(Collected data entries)
..........
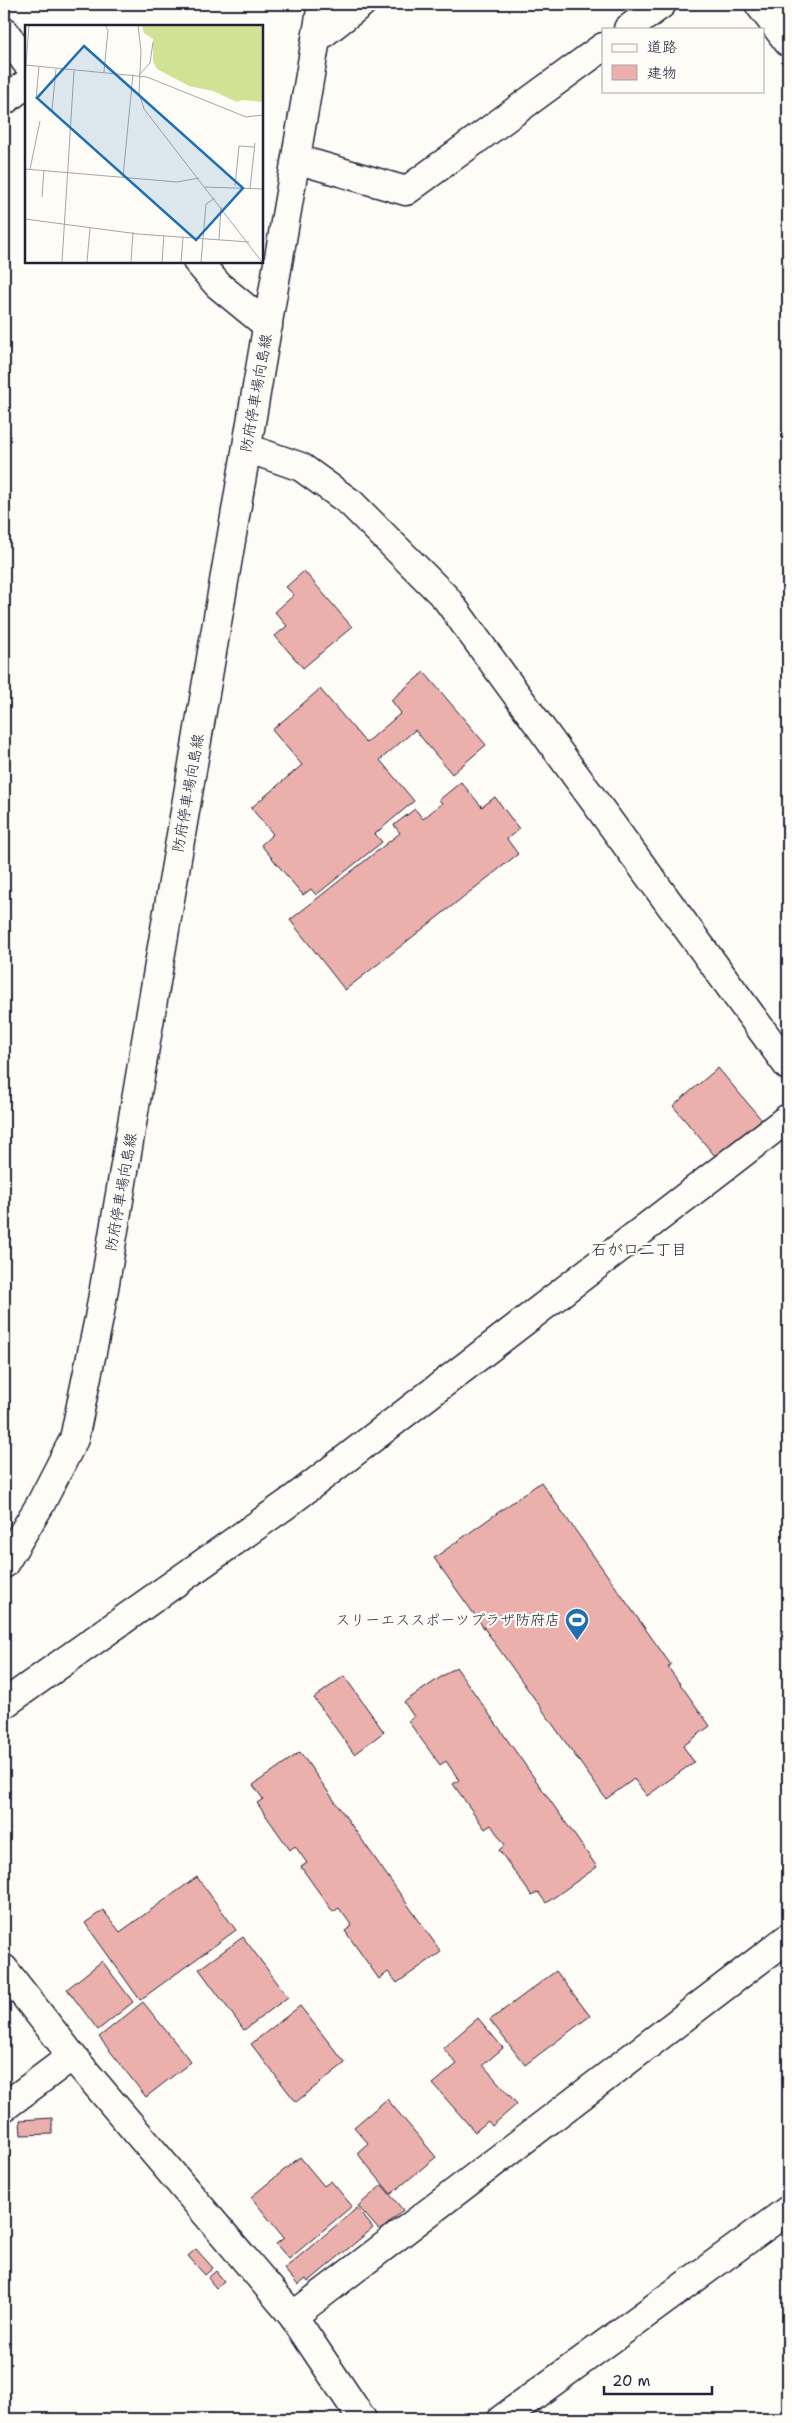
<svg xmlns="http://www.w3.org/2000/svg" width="792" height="2423" font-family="'Shantell Sans','Klee One',sans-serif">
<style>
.building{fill:#ebb0ab;stroke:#22223b}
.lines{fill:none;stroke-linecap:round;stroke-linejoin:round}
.minor-casing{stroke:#22223b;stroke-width:31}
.tertiary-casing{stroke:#22223b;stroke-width:31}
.secondary-casing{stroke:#22223b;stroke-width:31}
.minor{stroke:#fdfcf7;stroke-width:28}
.tertiary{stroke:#fdfcf7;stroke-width:28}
.secondary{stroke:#fdfcf7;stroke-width:28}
.labels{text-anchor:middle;stroke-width:4.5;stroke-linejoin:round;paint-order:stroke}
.street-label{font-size:15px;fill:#22223b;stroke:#fdfcf7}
.poi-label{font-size:15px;fill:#22223b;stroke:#fdfcf7;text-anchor:end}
.neighbourhood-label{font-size:16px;fill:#22223b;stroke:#fdfcf7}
.inset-road{fill:none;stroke:#a5a5ac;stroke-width:1}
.view{fill:#1f6fb2;fill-opacity:0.15;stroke:#1f6fb2;stroke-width:2.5}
.inset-edge{fill:none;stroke:#22223b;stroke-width:2.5}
</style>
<rect width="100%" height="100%" fill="#fdfcf7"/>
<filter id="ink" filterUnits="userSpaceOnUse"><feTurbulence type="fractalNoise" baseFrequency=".02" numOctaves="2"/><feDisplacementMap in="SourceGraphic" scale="10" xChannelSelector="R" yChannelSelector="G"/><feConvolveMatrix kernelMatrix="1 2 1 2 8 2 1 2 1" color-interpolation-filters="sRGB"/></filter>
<g filter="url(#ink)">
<g class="building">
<polygon points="304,571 352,627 303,668 275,636 287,626 275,612 294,595 286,587"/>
<polygon points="424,672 486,745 452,774 415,730 380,760 414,801 375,834 382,842 316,895 311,889 303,895 261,845 273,834 251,808 302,765 272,730 320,689 366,743 401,713 391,700"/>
<polygon points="461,782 482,807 495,797 519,829 507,839 518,854 345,990 290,920 400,833 394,825 415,809 423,819 442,803 439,800"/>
<polygon points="718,1068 761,1119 759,1121 762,1124 735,1148 731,1144 715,1156 673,1106"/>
<polygon points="541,1482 671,1665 668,1667 710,1726 683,1746 694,1762 647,1796 634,1779 606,1799 434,1558"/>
<polygon points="456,1667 597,1867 546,1903 538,1892 532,1896 499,1850 505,1845 491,1825 485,1829 453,1784 459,1780 446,1761 440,1765 408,1721 414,1717 404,1702"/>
<polygon points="344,1676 384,1732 354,1754 314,1698"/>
<polygon points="300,1752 441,1952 397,1983 388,1972 379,1979 345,1931 352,1926 339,1908 333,1912 301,1867 307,1863 295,1846 290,1850 257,1803 263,1799 253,1785"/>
<polygon points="197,1877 236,1930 140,2000 85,1923 103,1910 120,1932"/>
<polygon points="243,1937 288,1997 244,2030 199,1969"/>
<polygon points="102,1961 133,2002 98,2030 67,1989"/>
<polygon points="556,1971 590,2016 525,2065 490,2020"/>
<polygon points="143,2002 191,2062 146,2097 99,2037"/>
<polygon points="300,2006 345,2063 296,2102 251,2044"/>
<polygon points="478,2018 503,2048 483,2065 517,2104 492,2126 488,2121 475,2132 433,2084 457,2064 443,2048"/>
<polygon points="387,2099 436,2157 391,2194 357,2153 368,2143 354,2127"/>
<polygon points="52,2118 52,2134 21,2135 20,2120"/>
<polygon points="300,2157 324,2186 331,2181 352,2206 289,2259 276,2244 284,2238 251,2197"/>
<polygon points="382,2185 403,2210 380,2231 358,2206"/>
<polygon points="357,2208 373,2228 308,2282 306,2279 298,2285 284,2269"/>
<polygon points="196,2249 213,2268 205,2275 188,2256"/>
<polygon points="216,2271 224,2281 216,2288 208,2278"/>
</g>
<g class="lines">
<defs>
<g id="minor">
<polyline points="759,4 788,42"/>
<polyline points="628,29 662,4"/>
<polyline points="4,31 26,62"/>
<polyline points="316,39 361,4"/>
<polyline points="4,101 26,84"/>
<polyline points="296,159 406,191 603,47"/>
<polyline points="197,261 218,285 268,326"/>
<polyline points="4,1704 287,1504 788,1118"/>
<polyline points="4,2107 72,2056"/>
<polyline points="293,2316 788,1938"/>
<polyline points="502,2419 788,2210"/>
</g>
<g id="tertiary">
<polyline points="247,448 301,467 351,503 446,598 788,1066"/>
<polyline points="4,1969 72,2056 293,2316 362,2419"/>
</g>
<polyline id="secondary" points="4,1564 40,1505 74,1439 99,1318 322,4"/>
</defs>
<use href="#minor" class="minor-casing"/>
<use href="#tertiary" class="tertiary-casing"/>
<use href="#secondary" class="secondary-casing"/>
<use href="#minor" class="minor"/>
<use href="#tertiary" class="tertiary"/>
<use href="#secondary" class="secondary"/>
</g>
</g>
<defs>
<symbol id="stadium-pin" viewBox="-11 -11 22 30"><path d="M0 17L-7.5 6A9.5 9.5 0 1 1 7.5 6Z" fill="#1f6fb2" stroke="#fdfcf7"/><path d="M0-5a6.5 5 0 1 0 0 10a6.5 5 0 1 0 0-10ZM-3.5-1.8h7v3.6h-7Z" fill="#fff"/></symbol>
</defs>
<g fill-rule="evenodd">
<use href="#stadium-pin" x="563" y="1606" width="28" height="38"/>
</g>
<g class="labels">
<g class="street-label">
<text transform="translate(256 393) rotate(-80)" y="5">防府停車場向島線</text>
<text transform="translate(188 793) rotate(-80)" y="5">防府停車場向島線</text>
<text transform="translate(121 1192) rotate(-80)" y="5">防府停車場向島線</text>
</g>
<g class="poi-label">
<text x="560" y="1625">スリーエススポーツプラザ防府店</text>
</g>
<g class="neighbourhood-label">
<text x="639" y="1255">石が口二丁目</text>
</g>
</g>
<g transform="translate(25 25)">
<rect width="238" height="238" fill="#fdfcf7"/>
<path d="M117,0H237V77L218,75L212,77L188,66L164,61L132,44L128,36V14L119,8Z" fill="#d2e295"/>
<path class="inset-road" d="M113,0L116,26L114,68L119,84L237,237M0,40L122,52L221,92L238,90M79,47L83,5L80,0M114,50L125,38L128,17M0,53L4,0M11,74L14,41M27,85L31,44M0,144L152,157L174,153M5,144L15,96M98,152L108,49M210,161L214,121L229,122M180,162L238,164M225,163L230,118M17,172L19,145M0,194L113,209L224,217M194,215L196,182M37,237L49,46M62,237L65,203M106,237L108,207M137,237L139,210M156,237L158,212M176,237L181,179L190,173"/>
<path class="view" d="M59,21L218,163L171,215L12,73Z"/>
<rect width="238" height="238" class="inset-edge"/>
</g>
<rect width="792" height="2423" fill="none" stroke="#fdfcf7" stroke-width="20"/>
<rect x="10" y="10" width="772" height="2403" fill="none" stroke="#22223b" stroke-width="2" filter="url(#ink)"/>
<rect x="602" y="28" width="162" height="65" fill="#fdfcf7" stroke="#a5a5ac"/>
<rect x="612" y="44" width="25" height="8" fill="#fdfcf7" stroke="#a5a5ac"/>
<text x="647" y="52" font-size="15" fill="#22223b">道路</text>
<rect x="612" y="65" width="25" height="15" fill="#ebb0ab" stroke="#a5a5ac"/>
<text x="647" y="78" font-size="15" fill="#22223b">建物</text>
<path d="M604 2386v8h108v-8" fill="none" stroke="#22223b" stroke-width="2.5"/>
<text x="612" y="2386" font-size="15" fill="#22223b" stroke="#fdfcf7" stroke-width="4" paint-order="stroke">20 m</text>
</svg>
..........
Description of the task>
Return each entry exactly as it appears above, but exclude the pictures.

Result for this task>
<svg xmlns="http://www.w3.org/2000/svg" width="792" height="2423" font-family="'Shantell Sans','Klee One',sans-serif">
<style>
.building{fill:#ebb0ab;stroke:#22223b}
.lines{fill:none;stroke-linecap:round;stroke-linejoin:round}
.minor-casing{stroke:#22223b;stroke-width:31}
.tertiary-casing{stroke:#22223b;stroke-width:31}
.secondary-casing{stroke:#22223b;stroke-width:31}
.minor{stroke:#fdfcf7;stroke-width:28}
.tertiary{stroke:#fdfcf7;stroke-width:28}
.secondary{stroke:#fdfcf7;stroke-width:28}
.labels{text-anchor:middle;stroke-width:4.5;stroke-linejoin:round;paint-order:stroke}
.street-label{font-size:15px;fill:#22223b;stroke:#fdfcf7}
.poi-label{font-size:15px;fill:#22223b;stroke:#fdfcf7;text-anchor:end}
.neighbourhood-label{font-size:16px;fill:#22223b;stroke:#fdfcf7}
.inset-road{fill:none;stroke:#a5a5ac;stroke-width:1}
.view{fill:#1f6fb2;fill-opacity:0.15;stroke:#1f6fb2;stroke-width:2.5}
.inset-edge{fill:none;stroke:#22223b;stroke-width:2.5}
</style>
<rect width="100%" height="100%" fill="#fdfcf7"/>
<filter id="ink" filterUnits="userSpaceOnUse"><feTurbulence type="fractalNoise" baseFrequency=".02" numOctaves="2"/><feDisplacementMap in="SourceGraphic" scale="10" xChannelSelector="R" yChannelSelector="G"/><feConvolveMatrix kernelMatrix="1 2 1 2 8 2 1 2 1" color-interpolation-filters="sRGB"/></filter>
<g filter="url(#ink)">
<g class="building">
<polygon points="304,571 352,627 303,668 275,636 287,626 275,612 294,595 286,587"/>
<polygon points="424,672 486,745 452,774 415,730 380,760 414,801 375,834 382,842 316,895 311,889 303,895 261,845 273,834 251,808 302,765 272,730 320,689 366,743 401,713 391,700"/>
<polygon points="461,782 482,807 495,797 519,829 507,839 518,854 345,990 290,920 400,833 394,825 415,809 423,819 442,803 439,800"/>
<polygon points="718,1068 761,1119 759,1121 762,1124 735,1148 731,1144 715,1156 673,1106"/>
<polygon points="541,1482 671,1665 668,1667 710,1726 683,1746 694,1762 647,1796 634,1779 606,1799 434,1558"/>
<polygon points="456,1667 597,1867 546,1903 538,1892 532,1896 499,1850 505,1845 491,1825 485,1829 453,1784 459,1780 446,1761 440,1765 408,1721 414,1717 404,1702"/>
<polygon points="344,1676 384,1732 354,1754 314,1698"/>
<polygon points="300,1752 441,1952 397,1983 388,1972 379,1979 345,1931 352,1926 339,1908 333,1912 301,1867 307,1863 295,1846 290,1850 257,1803 263,1799 253,1785"/>
<polygon points="197,1877 236,1930 140,2000 85,1923 103,1910 120,1932"/>
<polygon points="243,1937 288,1997 244,2030 199,1969"/>
<polygon points="102,1961 133,2002 98,2030 67,1989"/>
<polygon points="556,1971 590,2016 525,2065 490,2020"/>
<polygon points="143,2002 191,2062 146,2097 99,2037"/>
<polygon points="300,2006 345,2063 296,2102 251,2044"/>
<polygon points="478,2018 503,2048 483,2065 517,2104 492,2126 488,2121 475,2132 433,2084 457,2064 443,2048"/>
<polygon points="387,2099 436,2157 391,2194 357,2153 368,2143 354,2127"/>
<polygon points="52,2118 52,2134 21,2135 20,2120"/>
<polygon points="300,2157 324,2186 331,2181 352,2206 289,2259 276,2244 284,2238 251,2197"/>
<polygon points="382,2185 403,2210 380,2231 358,2206"/>
<polygon points="357,2208 373,2228 308,2282 306,2279 298,2285 284,2269"/>
<polygon points="196,2249 213,2268 205,2275 188,2256"/>
<polygon points="216,2271 224,2281 216,2288 208,2278"/>
</g>
<g class="lines">
<defs>
<g id="minor">
<polyline points="759,4 788,42"/>
<polyline points="628,29 662,4"/>
<polyline points="4,31 26,62"/>
<polyline points="316,39 361,4"/>
<polyline points="4,101 26,84"/>
<polyline points="296,159 406,191 603,47"/>
<polyline points="197,261 218,285 268,326"/>
<polyline points="4,1704 287,1504 788,1118"/>
<polyline points="4,2107 72,2056"/>
<polyline points="293,2316 788,1938"/>
<polyline points="502,2419 788,2210"/>
</g>
<g id="tertiary">
<polyline points="247,448 301,467 351,503 446,598 788,1066"/>
<polyline points="4,1969 72,2056 293,2316 362,2419"/>
</g>
<polyline id="secondary" points="4,1564 40,1505 74,1439 99,1318 322,4"/>
</defs>
<use href="#minor" class="minor-casing"/>
<use href="#tertiary" class="tertiary-casing"/>
<use href="#secondary" class="secondary-casing"/>
<use href="#minor" class="minor"/>
<use href="#tertiary" class="tertiary"/>
<use href="#secondary" class="secondary"/>
</g>
</g>
<defs>
<symbol id="stadium-pin" viewBox="-11 -11 22 30"><path d="M0 17L-7.5 6A9.5 9.5 0 1 1 7.5 6Z" fill="#1f6fb2" stroke="#fdfcf7"/><path d="M0-5a6.5 5 0 1 0 0 10a6.5 5 0 1 0 0-10ZM-3.5-1.8h7v3.6h-7Z" fill="#fff"/></symbol>
</defs>
<g fill-rule="evenodd">
<use href="#stadium-pin" x="563" y="1606" width="28" height="38"/>
</g>
<g class="labels">
<g class="street-label">
<text transform="translate(256 393) rotate(-80)" y="5">防府停車場向島線</text>
<text transform="translate(188 793) rotate(-80)" y="5">防府停車場向島線</text>
<text transform="translate(121 1192) rotate(-80)" y="5">防府停車場向島線</text>
</g>
<g class="poi-label">
<text x="560" y="1625">スリーエススポーツプラザ防府店</text>
</g>
<g class="neighbourhood-label">
<text x="639" y="1255">石が口二丁目</text>
</g>
</g>
<g transform="translate(25 25)">
<rect width="238" height="238" fill="#fdfcf7"/>
<path d="M117,0H237V77L218,75L212,77L188,66L164,61L132,44L128,36V14L119,8Z" fill="#d2e295"/>
<path class="inset-road" d="M113,0L116,26L114,68L119,84L237,237M0,40L122,52L221,92L238,90M79,47L83,5L80,0M114,50L125,38L128,17M0,53L4,0M11,74L14,41M27,85L31,44M0,144L152,157L174,153M5,144L15,96M98,152L108,49M210,161L214,121L229,122M180,162L238,164M225,163L230,118M17,172L19,145M0,194L113,209L224,217M194,215L196,182M37,237L49,46M62,237L65,203M106,237L108,207M137,237L139,210M156,237L158,212M176,237L181,179L190,173"/>
<path class="view" d="M59,21L218,163L171,215L12,73Z"/>
<rect width="238" height="238" class="inset-edge"/>
</g>
<rect width="792" height="2423" fill="none" stroke="#fdfcf7" stroke-width="20"/>
<rect x="10" y="10" width="772" height="2403" fill="none" stroke="#22223b" stroke-width="2" filter="url(#ink)"/>
<rect x="602" y="28" width="162" height="65" fill="#fdfcf7" stroke="#a5a5ac"/>
<rect x="612" y="44" width="25" height="8" fill="#fdfcf7" stroke="#a5a5ac"/>
<text x="647" y="52" font-size="15" fill="#22223b">道路</text>
<rect x="612" y="65" width="25" height="15" fill="#ebb0ab" stroke="#a5a5ac"/>
<text x="647" y="78" font-size="15" fill="#22223b">建物</text>
<path d="M604 2386v8h108v-8" fill="none" stroke="#22223b" stroke-width="2.5"/>
<text x="612" y="2386" font-size="15" fill="#22223b" stroke="#fdfcf7" stroke-width="4" paint-order="stroke">20 m</text>
</svg>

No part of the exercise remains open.